# [DOCUMENT EXCERPT]
582.4 -> The workshops started with account structure, where we designed the initial
585.6 -> set of organisational units that we were going to use to group the workloads around.
589.88 -> We’ll dive deeper into this topic very soon.
592.64 -> Next, we had security and governance,
594.76 -> where we detailed the available guardrails and controls,
597.36 -> and captured which ones would be enabled in the new Landing Zone.
601.44 -> There was a networking session,
602.88 -> as this was an area that could be simplified for ACME.
606.12 -> Their networking architecture had evolved through the years and this
609.2 -> would be showed by the different types of services that were being implemented.
613.36 -> For instance, there was a lot of VPN connections, direct connect vifs,
616.48 -> and a mesh of VPC peering.
619.08 -> Whilst their platform team was able to manage this,
621.36 -> it was getting a bit hard to scale.
623.56 -> Migrating to a new Landing Zone gave them the opportunity
626.28 -> to simplify their networking by utilising Transit Gateway
629.44 -> and a hub and spoke account model.
631.8 -> ACME decided they would approach this networking transition in a second phase
635.4 -> once they had brought accounts into Control Tower, as there were potential
638.44 -> complexities to ensuring that there would be no disruption
641.16 -> to their running workloads.
643.24 -> Network migration is worthy of a talk on its own,
645.4 -> so today we won’t be covering this.

# [SOURCE DATA]

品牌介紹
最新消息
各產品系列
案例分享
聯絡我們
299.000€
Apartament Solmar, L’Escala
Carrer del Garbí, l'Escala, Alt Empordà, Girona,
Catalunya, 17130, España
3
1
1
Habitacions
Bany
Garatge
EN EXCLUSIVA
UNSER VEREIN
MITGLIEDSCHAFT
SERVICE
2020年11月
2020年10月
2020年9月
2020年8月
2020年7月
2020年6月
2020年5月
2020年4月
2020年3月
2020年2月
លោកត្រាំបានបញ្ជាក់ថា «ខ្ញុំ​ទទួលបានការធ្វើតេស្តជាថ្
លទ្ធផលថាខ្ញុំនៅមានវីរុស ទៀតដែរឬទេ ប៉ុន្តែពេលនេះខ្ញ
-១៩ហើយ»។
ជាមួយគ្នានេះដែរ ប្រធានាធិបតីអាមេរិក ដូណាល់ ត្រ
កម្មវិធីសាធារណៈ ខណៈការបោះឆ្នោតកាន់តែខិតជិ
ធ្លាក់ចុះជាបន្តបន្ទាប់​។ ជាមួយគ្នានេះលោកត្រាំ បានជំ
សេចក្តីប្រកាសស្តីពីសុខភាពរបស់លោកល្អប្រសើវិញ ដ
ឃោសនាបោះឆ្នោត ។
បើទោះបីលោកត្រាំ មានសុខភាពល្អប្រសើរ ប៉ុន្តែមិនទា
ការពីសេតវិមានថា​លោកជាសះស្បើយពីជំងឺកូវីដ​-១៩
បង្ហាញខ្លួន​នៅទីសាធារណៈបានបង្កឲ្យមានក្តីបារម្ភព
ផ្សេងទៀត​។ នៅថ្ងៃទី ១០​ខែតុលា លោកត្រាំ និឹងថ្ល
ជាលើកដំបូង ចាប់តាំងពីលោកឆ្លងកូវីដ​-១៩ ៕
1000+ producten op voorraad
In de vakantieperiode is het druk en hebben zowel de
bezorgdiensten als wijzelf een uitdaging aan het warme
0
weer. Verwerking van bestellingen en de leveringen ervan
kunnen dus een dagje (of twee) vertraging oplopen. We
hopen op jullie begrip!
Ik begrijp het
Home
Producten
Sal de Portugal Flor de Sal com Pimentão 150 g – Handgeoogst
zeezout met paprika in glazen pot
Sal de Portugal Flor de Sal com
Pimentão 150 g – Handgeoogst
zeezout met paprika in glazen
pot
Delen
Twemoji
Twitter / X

# [TASK LIST]
A - Answer these from the Landing Zone talk excerpt:
(i) What did the security and governance session capture?
(ii) Which service would ACME use to simplify its networking, along with a hub and spoke account model?
(iii) At what point did ACME decide to approach the networking transition?
B - Write out the stretch of the Landing Zone talk excerpt from "582.4 -> The" through "of VPC peering.", word for word.
The records have no connection to the Landing Zone talk excerpt.

# [EXERCISE SOLUTIONS]
A -
(i) Which of the available guardrails and controls would be enabled in the new Landing Zone.
(ii) Transit Gateway.
(iii) In a second phase, once they had brought accounts into Control Tower.

B -
582.4 -> The workshops started with account structure, where we designed the initial
585.6 -> set of organisational units that we were going to use to group the workloads around.
589.88 -> We’ll dive deeper into this topic very soon.
592.64 -> Next, we had security and governance,
594.76 -> where we detailed the available guardrails and controls,
597.36 -> and captured which ones would be enabled in the new Landing Zone.
601.44 -> There was a networking session,
602.88 -> as this was an area that could be simplified for ACME.
606.12 -> Their networking architecture had evolved through the years and this
609.2 -> would be showed by the different types of services that were being implemented.
613.36 -> For instance, there was a lot of VPN connections, direct connect vifs,
616.48 -> and a mesh of VPC peering.